Title: Re: Feel like I could cry...
Post by: AlyssaJ on June 02, 2017, 02:35:15 PM
Just adding my support here and I'll share that I too am experiencing much of what you're going through.  The stubble on my face is a huge source of anxiety for me.  Last night however, I got hammered by dysphoria after trying on a couple dresses.  They fit everywhere except across my chest/shoulders.  My broad shoulders and wide rib cage strike again, and I cried.

Crying is ok hun, from what I've seen it's just part of the experience.  Be strong and keep your focus on why you're doing all of this.  You'll make it!!
Title: Re: Feel like I could cry...
Post by: SailorMars1994 on June 02, 2017, 06:32:03 PM
Thank you everybody for the kind words <3 it is very uplifting to hear i am not alone!

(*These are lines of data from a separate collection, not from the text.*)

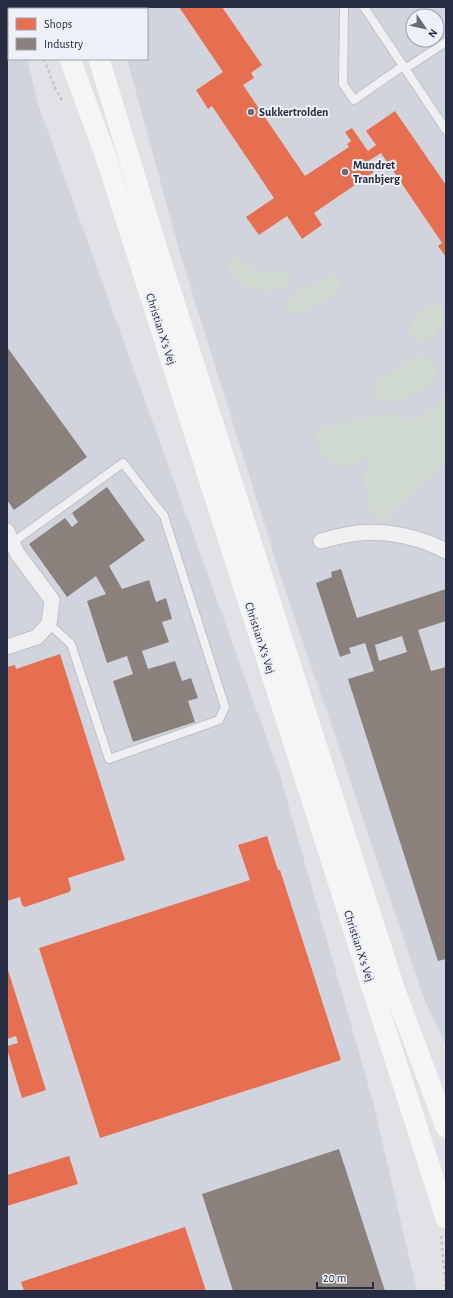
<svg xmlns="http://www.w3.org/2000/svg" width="453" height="1298" font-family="'Alegreya Sans',sans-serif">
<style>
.built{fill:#d2d4dd;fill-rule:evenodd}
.green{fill:#cfd9d0}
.shops{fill:#e76f51}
.industry{fill:#8a817c;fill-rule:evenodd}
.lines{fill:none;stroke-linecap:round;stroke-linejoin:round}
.lane-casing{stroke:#bfbfc4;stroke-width:10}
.street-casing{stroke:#bfbfc4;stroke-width:17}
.path{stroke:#c2c2c8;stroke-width:2.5;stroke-dasharray:3 3;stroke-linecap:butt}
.lane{stroke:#f0f0f3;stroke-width:8}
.street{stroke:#f0f0f3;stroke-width:15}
.secondary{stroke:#f5f5f6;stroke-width:21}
.poi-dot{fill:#676b7b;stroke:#edf0f6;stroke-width:1.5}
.labels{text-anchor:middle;stroke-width:4;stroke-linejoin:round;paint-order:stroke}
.poi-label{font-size:12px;font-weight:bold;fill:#262c41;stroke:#edf0f6;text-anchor:start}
.street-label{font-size:12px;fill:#262c41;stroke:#edf0f6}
</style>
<rect width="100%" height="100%" fill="#e1e1e6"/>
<!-- built -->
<path class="built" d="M 7,7 L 13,7 L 14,9 L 9,9 L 9,59 L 27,59 L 38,104 L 279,772 L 373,1102 L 417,1291 L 7,1291 Z
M 112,7 L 446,7 L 446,1046 L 423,996 L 279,571 L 181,257 L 127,59 L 147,59 L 147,9 L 113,9 ZM 413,16 L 437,16 L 437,40 L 413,40 Z"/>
<!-- green -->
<path class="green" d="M 237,257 L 260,272 L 285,271 L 292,276 L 292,282 C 287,285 282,290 275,291 C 262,294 244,287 234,278 C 232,275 229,271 227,267 L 230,258 Z
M 332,275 L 341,281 L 341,289 C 323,303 305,314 282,316 L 289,300 L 302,287 L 313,286 Z
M 439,304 L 443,313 L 442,325 L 434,336 L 425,341 L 417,341 L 407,333 L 411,323 L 426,308 Z
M 426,355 L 432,362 L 437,371 L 432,383 L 418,392 L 387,404 L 377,400 L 372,391 L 374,382 C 390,371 407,358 426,355 Z
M 446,395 L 446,461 L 385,519 L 372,518 L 363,478 L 369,457 L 343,469 L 318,453 L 315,430 L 390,412 L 405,419 L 422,417 L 432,409 Z"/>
<!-- shops -->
<path class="shops" d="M 179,7 L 222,7 L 262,65 L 251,73 L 254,78 L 243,85 L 305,176 L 349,147 L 347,144 L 351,141 L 345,132 L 352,128 L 368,151 L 376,145 L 366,131 L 395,111 L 446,185 L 446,257 L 438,246 L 442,243 L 381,153 L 367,162 L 374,172 L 314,213 L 322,225 L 302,239 L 287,216 L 259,235 L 246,217 L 274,198 L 212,106 L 208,109 L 196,90 L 223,72 Z
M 60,654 L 125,860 L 68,878 L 71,889 L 69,892 L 25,907 L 22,905 L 20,897 L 7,901 L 7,667 L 15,665 L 16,669 Z
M 267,836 L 278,870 L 280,870 L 341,1060 L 100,1138 L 39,948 L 250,880 L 238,845 Z
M 7,967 L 46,1090 L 22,1098 L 7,1049 L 7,1046 L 18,1043 L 16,1036 L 7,1039 Z
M 69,1156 L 78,1184 L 7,1206 L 7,1175 Z
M 185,1227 L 206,1291 L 24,1291 L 21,1282 Z"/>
<!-- industry -->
<path class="industry" d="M 7,347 L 87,457 L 14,510 L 7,500 Z
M 107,487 L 145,540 L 109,566 L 122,589 L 149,580 L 156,602 L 166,598 L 172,619 L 162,622 L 169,642 L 142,651 L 148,669 L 175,661 L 182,681 L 191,678 L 198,698 L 188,701 L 195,722 L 133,742 L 113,681 L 133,674 L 127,656 L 107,663 L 87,601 L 106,594 L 96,576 L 67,597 L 29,544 L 65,518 L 72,527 L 78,522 L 72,513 Z
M 341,569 L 357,618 L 446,589 L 446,621 L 418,630 L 431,671 L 446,667 L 446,959 L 438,961 L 348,679 L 374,671 L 365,643 L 349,648 L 351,653 L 340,657 L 316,583 L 332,577 L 331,572 ZM 402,636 L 407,652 L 379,661 L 375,645 Z
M 339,1149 L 385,1291 L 233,1291 L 202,1194 Z"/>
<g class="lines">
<defs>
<path id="lane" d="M 344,7 L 343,84 L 354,100 L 403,66
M 364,7 L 446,130
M 405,69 L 446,42
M 12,543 L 123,463 L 164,516 L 225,707 L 219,720 L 109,759 L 71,644 L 49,624"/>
<path id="street" d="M 7,531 L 17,553 L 52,600 L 49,624 L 37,637 L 7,647
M 321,541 C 333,538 346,534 358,533 C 387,530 420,537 446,551"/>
</defs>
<!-- lane casing -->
<use href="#lane" class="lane-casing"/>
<!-- street casing -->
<use href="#street" class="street-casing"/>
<!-- path -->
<path class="path" d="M 25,7 L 26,9
M 44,59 L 55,88 L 63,102
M 441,1236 L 446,1289"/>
<!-- lane -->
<use href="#lane" class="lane"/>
<!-- street -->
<use href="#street" class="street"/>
<!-- secondary -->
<path class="secondary" d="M 50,7 L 51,9
M 83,7 L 84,9
M 70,59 L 107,160 L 446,1218
M 99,59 L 155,243 L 395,991 L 446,1127"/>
</g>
<!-- markers -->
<g class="poi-dot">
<circle cx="251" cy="112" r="4"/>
<circle cx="345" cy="172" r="4"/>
</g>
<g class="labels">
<!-- poi labels -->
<g class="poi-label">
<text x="259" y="116">Sukkertrolden</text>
<text x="353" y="169">Mundret<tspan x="353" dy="14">Tranbjerg</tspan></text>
</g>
<!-- street labels -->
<g class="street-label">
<text transform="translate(161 329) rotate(72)" y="4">Christian X's Vej</text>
<text transform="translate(260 638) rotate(72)" y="4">Christian X's Vej</text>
<text transform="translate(359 946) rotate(72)" y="4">Christian X's Vej</text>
</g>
</g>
<!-- border -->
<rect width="453" height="1298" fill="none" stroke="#262c41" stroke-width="16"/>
<!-- legend -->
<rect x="8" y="8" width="140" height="52" fill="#edf0f6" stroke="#9da2ae"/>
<rect x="16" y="18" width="20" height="12" fill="#e76f51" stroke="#9da2ae"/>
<text x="44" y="28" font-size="12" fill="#262c41">Shops</text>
<rect x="16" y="38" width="20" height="12" fill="#8a817c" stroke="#9da2ae"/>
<text x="44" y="48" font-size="12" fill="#262c41">Industry</text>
<!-- north arrow -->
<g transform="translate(425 28) rotate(124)"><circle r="19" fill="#edf0f6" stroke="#9da2ae"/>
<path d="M0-3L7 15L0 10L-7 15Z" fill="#676b7b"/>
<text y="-6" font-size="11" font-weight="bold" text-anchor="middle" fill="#262c41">N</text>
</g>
<!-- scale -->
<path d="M317 1282v6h56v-6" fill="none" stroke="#262c41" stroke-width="2"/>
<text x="323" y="1282" font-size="12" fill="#262c41" stroke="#edf0f6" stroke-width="3" paint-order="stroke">20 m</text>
</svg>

Also yes Manitoba covers GRS.. and from what I have heard, Manitobas transhealth is among the best in the country... the Klinic in Manitoba actually treats its clients like people, not like CAMH which either sees you are a fetishist or as a ashamed gay male and tries to do conversion therapay.
Title: Re: Feel like I could cry...
Post by: Rachel on June 02, 2017, 08:51:44 PM
Transition is a marathon. Everyone in transition feels as you do at times.

Electrolysis seams to go on forever and I am really tired of surgeries and procedures. At some point I need to start a new life and take risks and find new friends.

Crying is a good thing; you are not alone.
Title: Re: Feel like I could cry...
Post by: SailorMars1994 on June 02, 2017, 09:01:50 PM
Quote from: Rachel Lynn on June 02, 2017, 08:51:44 PM
Transition is a marathon. Everyone in transition feels as you do at times.

Electrolysis seams to go on forever and I am really tired of surgeries and procedures. At some point I need to start a new life and take risks and find new friends.

Crying is a good thing; you are not alone.

Thanks girl! Maybe one day one day when both of our surgeries and such are done we can sip on some wine and laugh and the down moments :) hehehe
Title: Re: Feel like I could cry...
Post by: Ofelia on June 03, 2017, 10:08:08 AM
This is the affirmation I have on my desktop. It may be of some help.. ?

Keep going.
You're doing great.
You might not be where you want to be just yet, but that's okay.
Just take it one step at a time and keep believing in yourself.
And remember; No matter what happens...
You can still enjoy your life and be happy.